Solving complex equations

Question

Suppose the equation $(E):z^2-2\sin(\alpha)z+2(1+\cos(\alpha))=0$ / $z\in \mathbb{C}$.

I tried to calculate the discriminant but I could determinate it's sign(there is a hint $\Im (z_{1})\ge \Im(z_{2})$ / $z_{2}$ and $z_{1}$ are the two solution of the equation.

In a second case we suppose $(E_{2}):z^3-(1+i\sqrt{3})z^2-2(1+i\sqrt{3})z-4+4i\sqrt{3}$.

In this case I can't use the formula of solving the Cubic polynomial and I know it has two solutions.

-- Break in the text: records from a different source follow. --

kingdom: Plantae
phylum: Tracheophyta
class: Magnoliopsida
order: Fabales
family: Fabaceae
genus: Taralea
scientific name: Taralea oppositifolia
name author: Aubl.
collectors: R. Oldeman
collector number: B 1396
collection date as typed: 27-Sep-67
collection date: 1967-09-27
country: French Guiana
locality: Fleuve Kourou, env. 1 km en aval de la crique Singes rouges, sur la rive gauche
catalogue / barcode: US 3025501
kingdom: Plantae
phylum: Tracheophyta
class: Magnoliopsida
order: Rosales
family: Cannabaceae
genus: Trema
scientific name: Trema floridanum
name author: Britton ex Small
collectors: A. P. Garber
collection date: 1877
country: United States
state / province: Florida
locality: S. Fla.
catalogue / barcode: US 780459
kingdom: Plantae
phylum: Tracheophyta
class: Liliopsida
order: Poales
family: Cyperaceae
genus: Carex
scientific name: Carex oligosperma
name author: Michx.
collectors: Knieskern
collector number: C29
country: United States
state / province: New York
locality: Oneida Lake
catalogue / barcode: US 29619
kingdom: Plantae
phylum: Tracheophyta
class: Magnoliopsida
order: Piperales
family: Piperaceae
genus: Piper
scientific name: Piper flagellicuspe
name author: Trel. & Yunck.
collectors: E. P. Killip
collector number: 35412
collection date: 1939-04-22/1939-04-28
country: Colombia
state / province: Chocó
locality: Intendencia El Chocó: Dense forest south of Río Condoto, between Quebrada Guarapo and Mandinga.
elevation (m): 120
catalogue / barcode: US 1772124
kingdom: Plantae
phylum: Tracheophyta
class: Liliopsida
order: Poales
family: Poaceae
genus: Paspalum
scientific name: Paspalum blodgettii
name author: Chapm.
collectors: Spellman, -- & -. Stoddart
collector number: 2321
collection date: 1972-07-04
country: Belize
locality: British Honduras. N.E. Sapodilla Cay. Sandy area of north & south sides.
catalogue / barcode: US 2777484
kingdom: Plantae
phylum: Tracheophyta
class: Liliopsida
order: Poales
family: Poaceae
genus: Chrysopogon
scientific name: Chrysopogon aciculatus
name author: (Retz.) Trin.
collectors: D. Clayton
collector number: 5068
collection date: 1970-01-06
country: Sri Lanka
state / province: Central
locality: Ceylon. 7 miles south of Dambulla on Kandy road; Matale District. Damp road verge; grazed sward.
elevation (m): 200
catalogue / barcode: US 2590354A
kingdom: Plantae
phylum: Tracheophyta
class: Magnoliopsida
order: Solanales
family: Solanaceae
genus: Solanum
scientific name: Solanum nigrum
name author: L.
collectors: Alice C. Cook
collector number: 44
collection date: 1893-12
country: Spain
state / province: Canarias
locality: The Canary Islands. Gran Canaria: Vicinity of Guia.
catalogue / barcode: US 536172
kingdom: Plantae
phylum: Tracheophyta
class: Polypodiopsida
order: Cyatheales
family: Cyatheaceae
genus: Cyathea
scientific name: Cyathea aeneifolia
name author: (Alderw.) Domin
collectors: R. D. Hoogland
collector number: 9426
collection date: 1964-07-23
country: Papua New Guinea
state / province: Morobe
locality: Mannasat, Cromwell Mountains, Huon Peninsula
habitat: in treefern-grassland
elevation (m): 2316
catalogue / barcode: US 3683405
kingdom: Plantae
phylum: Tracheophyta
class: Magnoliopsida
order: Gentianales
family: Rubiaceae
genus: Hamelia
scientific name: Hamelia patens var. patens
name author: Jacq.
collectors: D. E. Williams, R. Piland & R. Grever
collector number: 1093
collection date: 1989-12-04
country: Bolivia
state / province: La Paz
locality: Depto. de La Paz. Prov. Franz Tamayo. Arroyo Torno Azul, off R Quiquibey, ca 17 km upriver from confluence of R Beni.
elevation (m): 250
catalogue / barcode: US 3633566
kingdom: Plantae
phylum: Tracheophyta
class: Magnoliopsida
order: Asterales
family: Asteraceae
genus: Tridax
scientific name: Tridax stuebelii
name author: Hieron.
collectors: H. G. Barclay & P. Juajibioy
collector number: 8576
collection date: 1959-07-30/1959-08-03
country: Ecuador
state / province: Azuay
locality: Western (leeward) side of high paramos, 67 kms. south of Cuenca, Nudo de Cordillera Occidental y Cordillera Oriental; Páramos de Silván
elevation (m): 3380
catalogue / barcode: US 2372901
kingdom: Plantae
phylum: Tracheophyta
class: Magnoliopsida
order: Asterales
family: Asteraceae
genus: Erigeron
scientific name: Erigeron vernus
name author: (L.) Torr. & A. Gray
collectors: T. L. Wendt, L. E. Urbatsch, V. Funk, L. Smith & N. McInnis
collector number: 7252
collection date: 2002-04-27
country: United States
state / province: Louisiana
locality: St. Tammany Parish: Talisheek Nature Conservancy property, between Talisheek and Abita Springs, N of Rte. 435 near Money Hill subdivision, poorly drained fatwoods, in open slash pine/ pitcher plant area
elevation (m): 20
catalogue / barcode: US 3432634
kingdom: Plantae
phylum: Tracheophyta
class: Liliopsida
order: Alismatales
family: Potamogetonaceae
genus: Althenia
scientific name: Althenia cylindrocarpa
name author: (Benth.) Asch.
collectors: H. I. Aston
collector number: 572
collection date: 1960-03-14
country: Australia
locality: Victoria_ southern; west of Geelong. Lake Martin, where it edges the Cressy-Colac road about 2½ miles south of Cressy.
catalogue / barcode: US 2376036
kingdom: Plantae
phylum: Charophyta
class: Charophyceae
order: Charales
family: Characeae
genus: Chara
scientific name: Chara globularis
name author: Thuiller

So the question is how can I solve those equations?

Answer 1

The roots of the first equation are given by \begin{align*}\sin \alpha \pm \sqrt{\sin^2\alpha - 2(1+\cos \alpha)}&= \sin \alpha \pm \sqrt{-\cos^2\alpha - 1 -2 \cos \alpha}\\ &= \sin \alpha \pm \sqrt{-(\cos\alpha + 1)^2} = \sin \alpha \pm (\cos\alpha + 1)i. \end{align*}

Answer 2

The quadratic formula works just fine, but perhaps you'd have to extract a square root of a complex number.